20 de março, 2020 | 17:16

“O mundo não é tão puro, como queria o francês Rousseau, porque naquele já naquele tempo o homem já não se cuidava com zelo do meio ambiente; dentro e fora do cidadão: o indivíduo nasce puro e é a sociedade que por natureza o corrompi. Lá, ele já sabia que o mundo (puro) não é tão puro porque é i-mundo. Por outro lado, nessa questão de cidadania estamos muito intrinsecamente ligados à questão da Democracia. Ora, se na prática fosse assim respeitado o limite de cada um, na prática, sobre 'essa questão de direitos e deveres do cidadão'. O exemplo tem de partir lá de cima. Pior: roubam, não assumem o erro, e continuam roubando; não devolve o que roubaram e continuam usufruindo das benesses do poder - pensando que o povo ainda é bobo.
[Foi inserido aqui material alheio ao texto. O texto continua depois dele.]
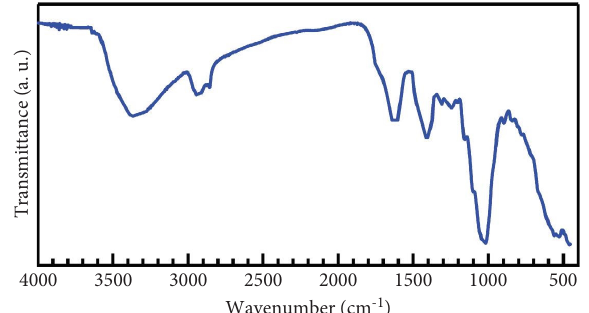
Figure 3: FTIR spectra of AgNPs using N. sativa extract.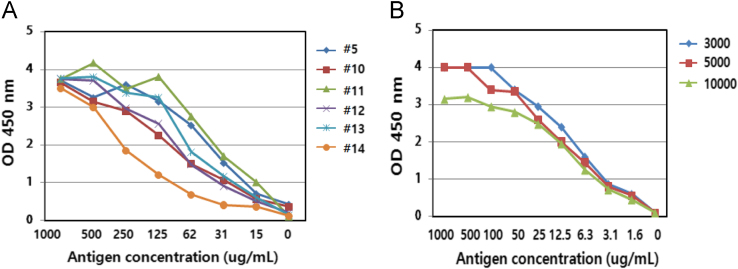
Indirect ELISA for testing the reactivity of antibodies. The reactivity of culture supernatants from selected hybridoma cells was checked by performing indirect ELISA according to the protocol described in Section 2.5. Six positive clones were selected based on testing the supernatants of the hybridoma cells.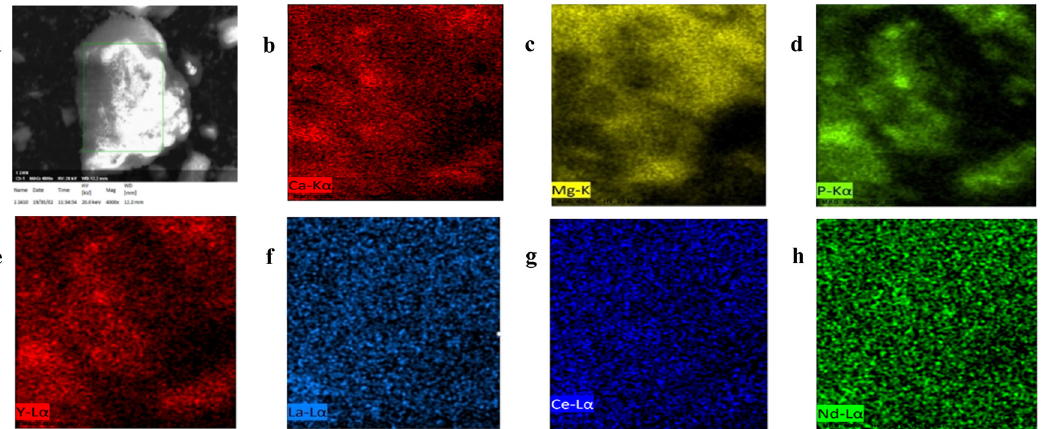
Figure 2: SEM - EDS image of a dolomite particle from which EDS elemental maps were obtained; ( a ) was a SEM image for dolomite particle; ( b – h ) were elemental maps for Ca, Mg, P, Y, La, Ce, and Nd,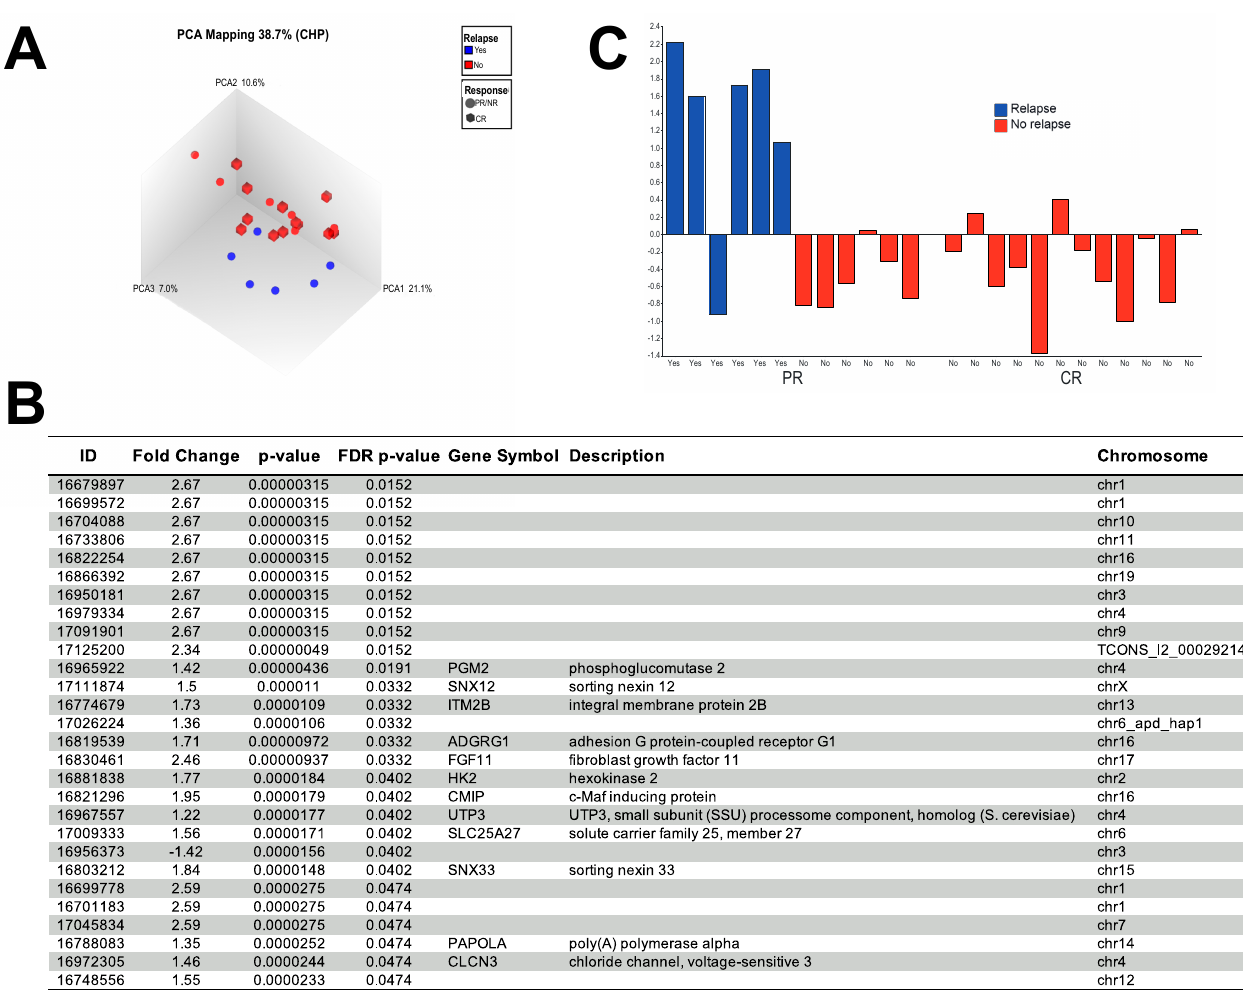
Figure 1. ( A ) Principal component analysis (PCA) plot representing the differentially expressed genes in patients with favourable versus poor survival and complete response versus partial/non- response to treatment. Here, poor survival was defined as a locoregional recurrence within 5 years, and favourable survival was de fi ned as alive and disease free >5-years after diagnosis. Notably, a tendency to separation was observed between patients with (blue) and without (red) relapse in dis- ease. No separation was observed between patients de fi ned as non-/partial responders to treatment (circles) and complete responders (boxes). ( B ) The list of di ff erentially expressed genes (FDR < 0.05) in patients with favourable versus poor survival. ( C ) Bar chart showing the relative tumour FGF11 gene expression as determined by microarray analysis in all 24 patients. Patient bars are arranged according to treatment response and colour coded according to relapse status.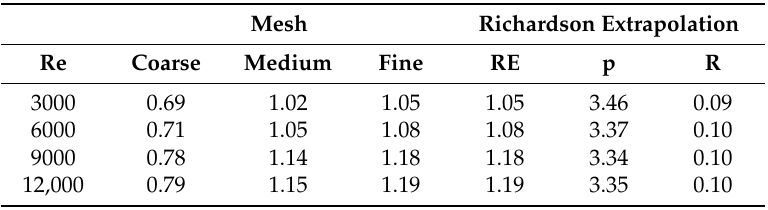
Table 1. Results of the mesh independency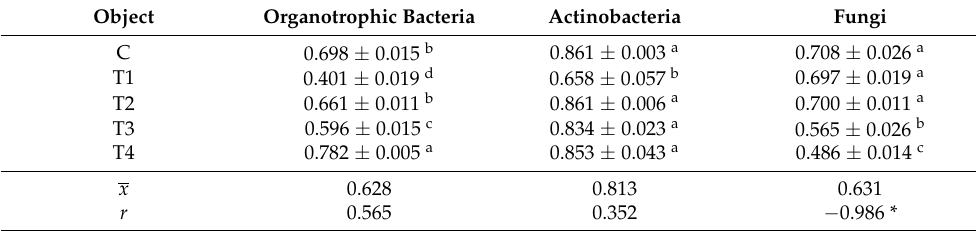
Table 2. Effect of tebuconazole on the ecophysiological diversity of soil microorganisms measured using the EP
O Direito não é tão Direito assim. - Será que faz jus um procurador ou desembargador( tão entendidos de "justiça") ganhar o salário exorbitante que ganham em detrimento duma maioria de trabalhadores brasileiros que sobrevivem apenas com um salário mínimo? Todas as profissões não são iguais? Nesta crise do coronavírus recorrem ao biólogo, professor, pra dar explicação sobre a multiplicação do vírus no núcleo da célula. Um professor ganha mil e quatrocentos reais em média por mês. Pergunte a um jogador de futebol se ele sabe o que é uma célula, e ganha salários astronômicos. Do mecanismo como o vírus corona penetra na célula, nem pensar! O remédio da malária (invenção brasileira) está sendo usado até na China, EUA, como saída para essa doença que assombra o mundo graças aos nossos cientistas que tb tiveram um professor. Torraram bilhões de reais em olimpíadas e copa, faltam hospitais e os estádios estão vazios. As novas tecnologias trouxeram resultados, mas a maioria não está sabendo fazer o uso das mesmas. (Que falta faz uma Educação de qualidade...).”